Exercise brief:
Exact copy, no pictures: return all the data below as written.

Hardware design source data:
☆ ☆ ☆ ☆ ☆ ☆ ☆

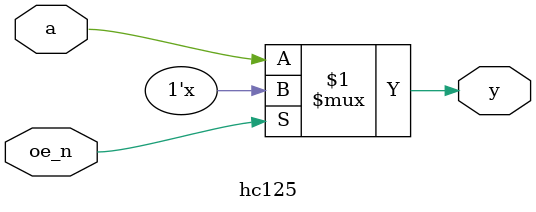
<source format=v>
module hc125 (
    input  wire a,     // 数据输入 A
    input  wire oe_n,  // 输出使能 OE̅，低有效
    output wire y      // 输出 Y
);
    // oe_n = 0 时输出 A，oe_n = 1 时输出高阻态 Z
    assign y = oe_n ? 1'bz : a;

endmodule

</source>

☆ ☆ ☆ ☆ ☆ ☆ ☆

Your solution:
<source format=v>
module hc125 (
    input  wire a,     // 数据输入 A
    input  wire oe_n,  // 输出使能 OE̅，低有效
    output wire y      // 输出 Y
);
    // oe_n = 0 时输出 A，oe_n = 1 时输出高阻态 Z
    assign y = oe_n ? 1'bz : a;

endmodule

</source>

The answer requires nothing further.